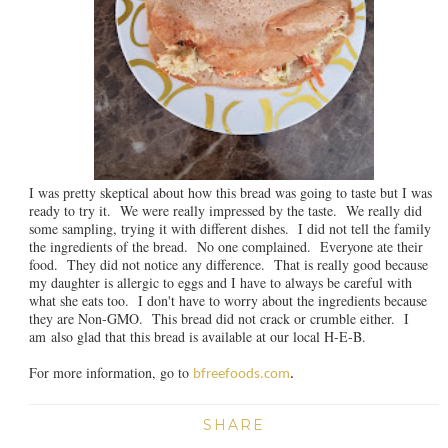
I was pretty skeptical about how this bread was going to taste but I was
ready to try it. We were really impressed by the taste. We really did
some sampling, trying it with different dishes. I did not tell the family
the ingredients of the bread. No one complained. Everyone ate their
food. They did not notice any difference. That is really good because
my daughter is allergic to eggs and I have to always be careful with
what she eats too. I don't have to worry about the ingredients because
they are Non-GMO. This bread did not crack or crumble either. I
am also glad that this bread is available at our local H-E-B.
For more information, go to
bfreefoods.com
.
SHARE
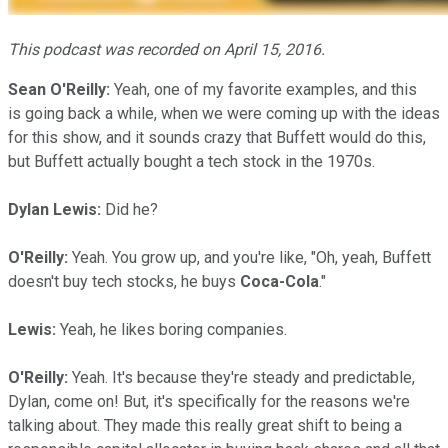
This podcast was recorded on April 15, 2016.
Sean O'Reilly:
Yeah, one of my favorite examples, and this
is going back a while, when we were coming up with the ideas
for this show, and it sounds crazy that Buffett would do this,
but Buffett actually bought a tech stock in the 1970s.
Dylan Lewis:
Did he?
O'Reilly:
Yeah. You grow up, and you're like, "Oh, yeah, Buffett
doesn't buy tech stocks, he buys
Coca-Cola
."
Lewis:
Yeah, he likes boring companies.
O'Reilly:
Yeah. It's because they're steady and predictable,
Dylan, come on! But, it's specifically for the reasons we're
talking about. They made this really great shift to being a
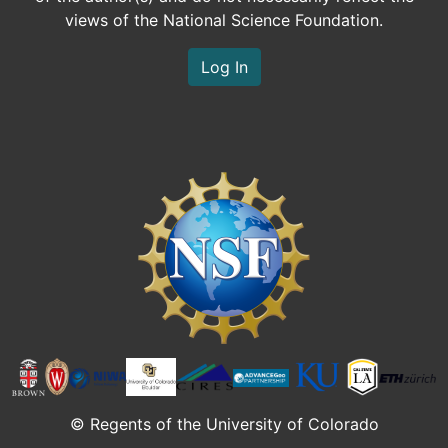
views of the National Science Foundation.
Log In
Image
© Regents of the University of Colorado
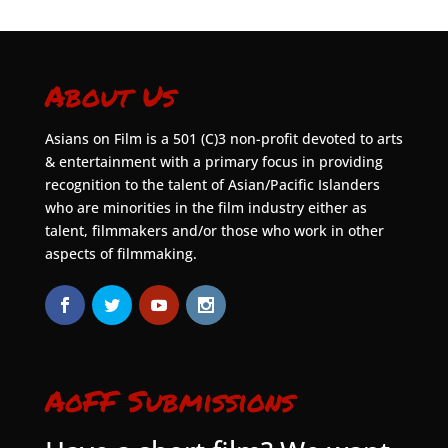
About Us
Asians on Film is a 501 (C)3 non-profit devoted to arts
& entertainment with a primary focus in providing
recognition to the talent of Asian/Pacific Islanders
who are minorities in the film industry either as
talent, filmmakers and/or those who work in other
aspects of filmmaking.
AoFF Submissions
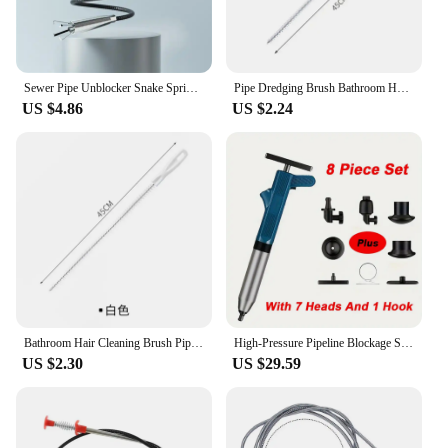
Sewer Pipe Unblocker Snake Spring Pipe Dredging Tool Kitchen Bathroom Sewer Cleaning Tool Pipe Hair Remover Drain Cleaner
Pipe Dredging Brush Bathroom Hair Sewer Sink Cleaning Brush Drain Cleaner Flexible Cleaner Kitchen Clog Plug Hole Remover Tool
US $4.86
US $2.24
Bathroom Hair Cleaning Brush Pipe Dredging Brush Sewer Sink Cleaning Brush Flexible Drain Cleaner Clog Plug Hole Remover Tool
High-Pressure Pipeline Blockage Set Clog Removal Manual Pneumatic Dredge Tools with Pressure Gauge for Kitchen Sink Toilet Clean
US $2.30
US $29.59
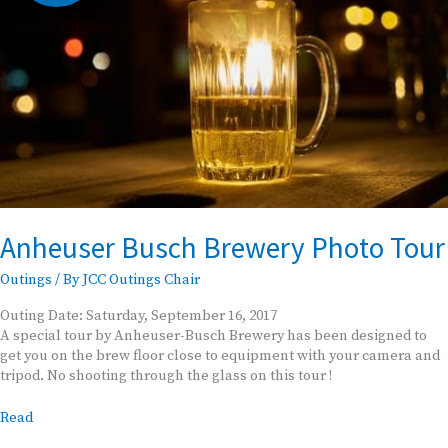
Anheuser Busch Brewery Photo Tour
Outings
/ By
JCC Outings Chair
Outing Date: Saturday, September 16, 2017
A special tour by Anheuser-Busch Brewery has been designed to
get you on the brew floor close to equipment with your camera and
tripod. No shooting through the glass on this tour !
Anheuser
Read
Busch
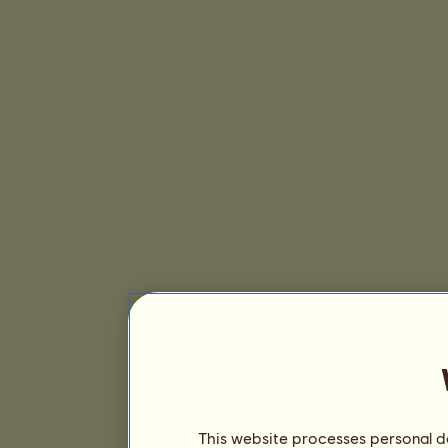
This website processes personal da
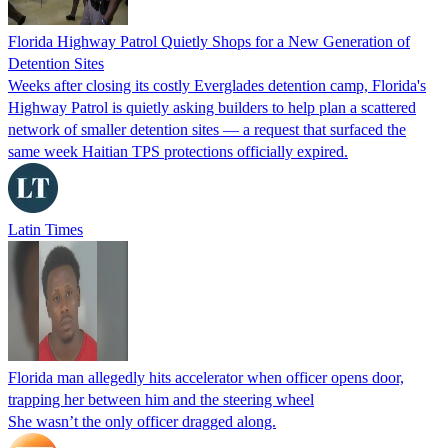
Florida Highway Patrol Quietly Shops for a New Generation of
Detention Sites
Weeks after closing its costly Everglades detention camp, Florida's
Highway Patrol is quietly asking builders to help plan a scattered
network of smaller detention sites — a request that surfaced the
same week Haitian TPS protections officially expired.
Latin Times
Florida man allegedly hits accelerator when officer opens door,
trapping her between him and the steering wheel
She wasn’t the only officer dragged along.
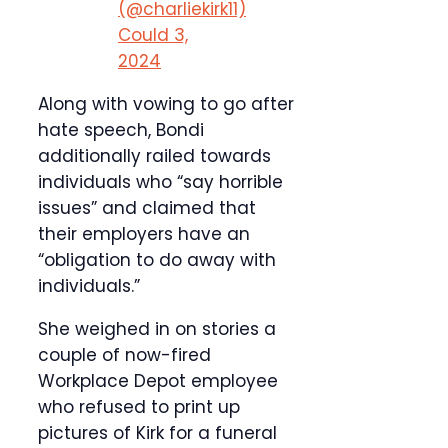
(@charliekirk11)
Could 3,
2024
Along with vowing to go after
hate speech, Bondi
additionally railed towards
individuals who “say horrible
issues” and claimed that
their employers have an
“obligation to do away with
individuals.”
She weighed in on stories a
couple of now-fired
Workplace Depot employee
who refused to print up
pictures of Kirk for a funeral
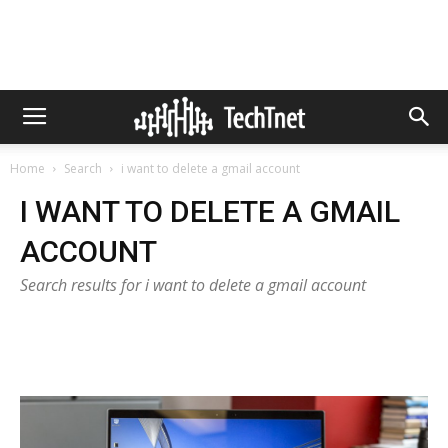
Home
Search
i want to delete a gmail account
I WANT TO DELETE A GMAIL
ACCOUNT
Search results for i want to delete a gmail account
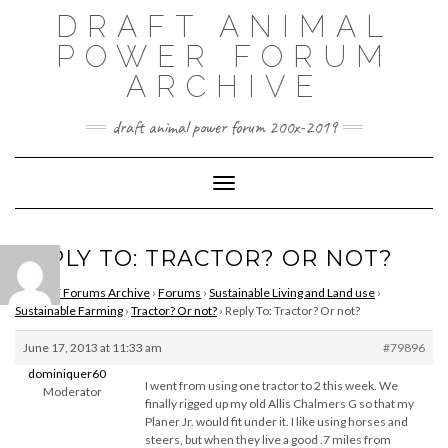
Skip
DRAFT ANIMAL
to
content
POWER FORUM
ARCHIVE
draft animal power forum 200x-2019
Toggle Navigation
REPLY TO: TRACTOR? OR NOT?
DAPNET Forums Archive
›
Forums
›
Sustainable Living and Land use
›
Sustainable Farming
›
Tractor? Or not?
›
Reply To: Tractor? Or not?
June 17, 2013 at 11:33 am
#79896
dominiquer60
I went from using one tractor to 2 this week. We
Moderator
finally rigged up my old Allis Chalmers G so that my
Planer Jr. would fit under it. I like using horses and
steers, but when they live a good .7 miles from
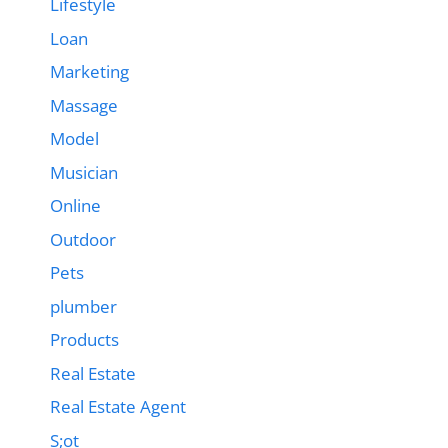
Lifestyle
Loan
Marketing
Massage
Model
Musician
Online
Outdoor
Pets
plumber
Products
Real Estate
Real Estate Agent
S;ot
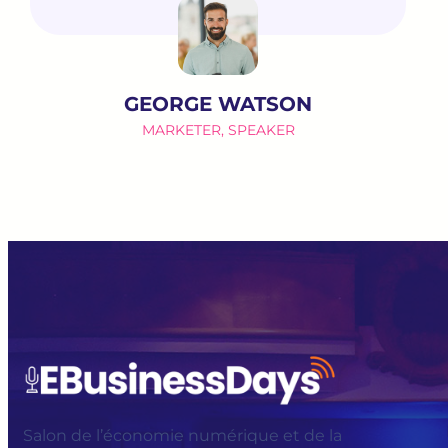
GEORGE WATSON
MARKETER, SPEAKER
Salon de l’économie numérique et de la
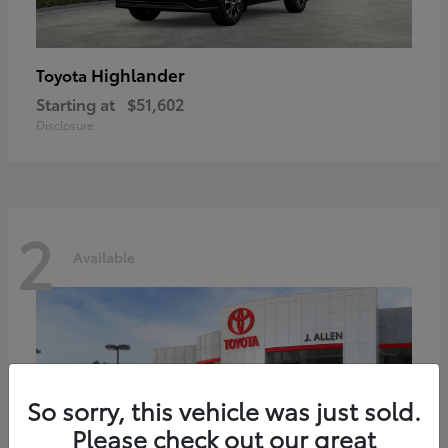
Highlander
Toyota
Starting at
$51,602
Disclosure
2
Available
So sorry, this vehicle was just sold.
Please check out our great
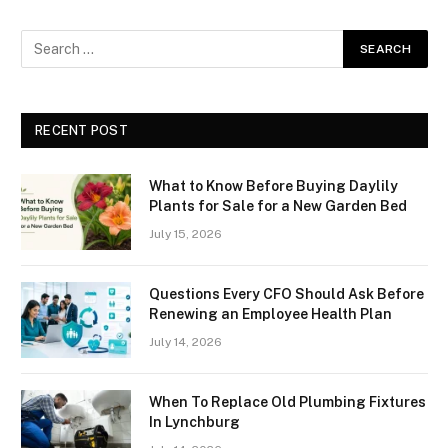
RECENT POST
What to Know Before Buying Daylily
Plants for Sale for a New Garden Bed
July 15, 2026
Questions Every CFO Should Ask Before
Renewing an Employee Health Plan
July 14, 2026
When To Replace Old Plumbing Fixtures
In Lynchburg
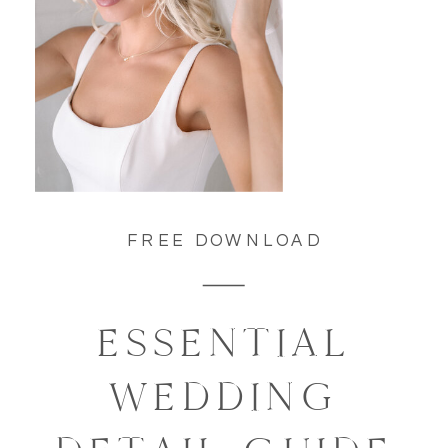
FREE DOWNLOAD
ESSENTIAL
WEDDING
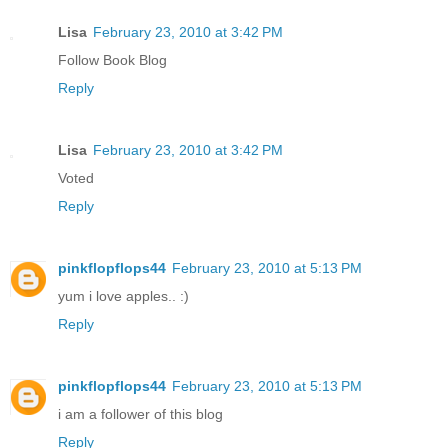
Lisa
February 23, 2010 at 3:42 PM
Follow Book Blog
Reply
Lisa
February 23, 2010 at 3:42 PM
Voted
Reply
pinkflopflops44
February 23, 2010 at 5:13 PM
yum i love apples.. :)
Reply
pinkflopflops44
February 23, 2010 at 5:13 PM
i am a follower of this blog
Reply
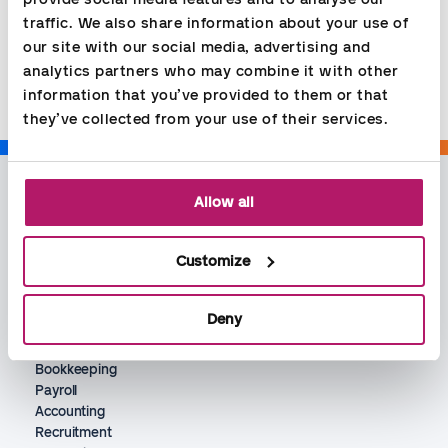
traffic. We also share information about your use of 
Share
our site with our social media, advertising and 
analytics partners who may combine it with other 
information that you’ve provided to them or that 
they’ve collected from your use of their services.
Allow all
Customize
Deny
Services
Bookkeeping
Payroll
Accounting
Recruitment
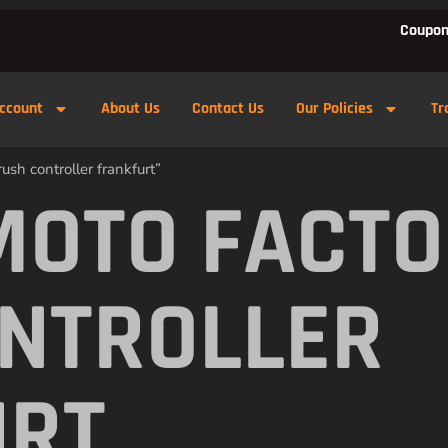
Coupon
ccount
About Us
Contact Us
Our Policies
Tr
ush controller frankfurt”
MOTO FACTO
NTROLLER
URT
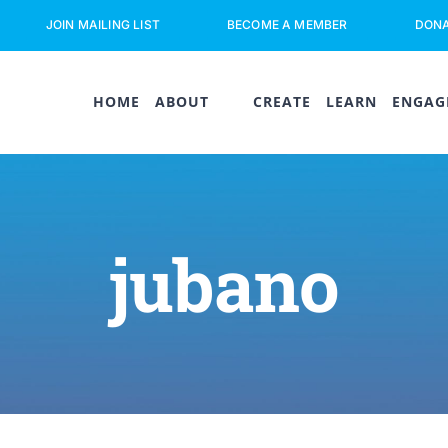
JOIN MAILING LIST
BECOME A MEMBER
DON
HOME
ABOUT
CREATE
LEARN
ENGAG
jubano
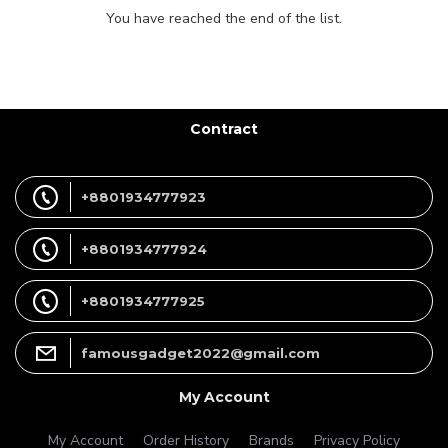
You have reached the end of the list.
Contract
+8801934777923
+8801934777924
+8801934777925
famousgadget2022@gmail.com
My Account
My Account
Order History
Brands
Privacy Policy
:::
[PROBLEM]
Filter the records, keeping only lines that contain "Flexible", and show those lines.

[SOLUTION TO THE EXERCISE]
Pipe Dredging Brush Bathroom Hair Sewer Sink Cleaning Brush Drain Cleaner Flexible Cleaner Kitchen Clog Plug Hole Remover Tool
Bathroom Hair Cleaning Brush Pipe Dredging Brush Sewer Sink Cleaning Brush Flexible Drain Cleaner Clog Plug Hole Remover Tool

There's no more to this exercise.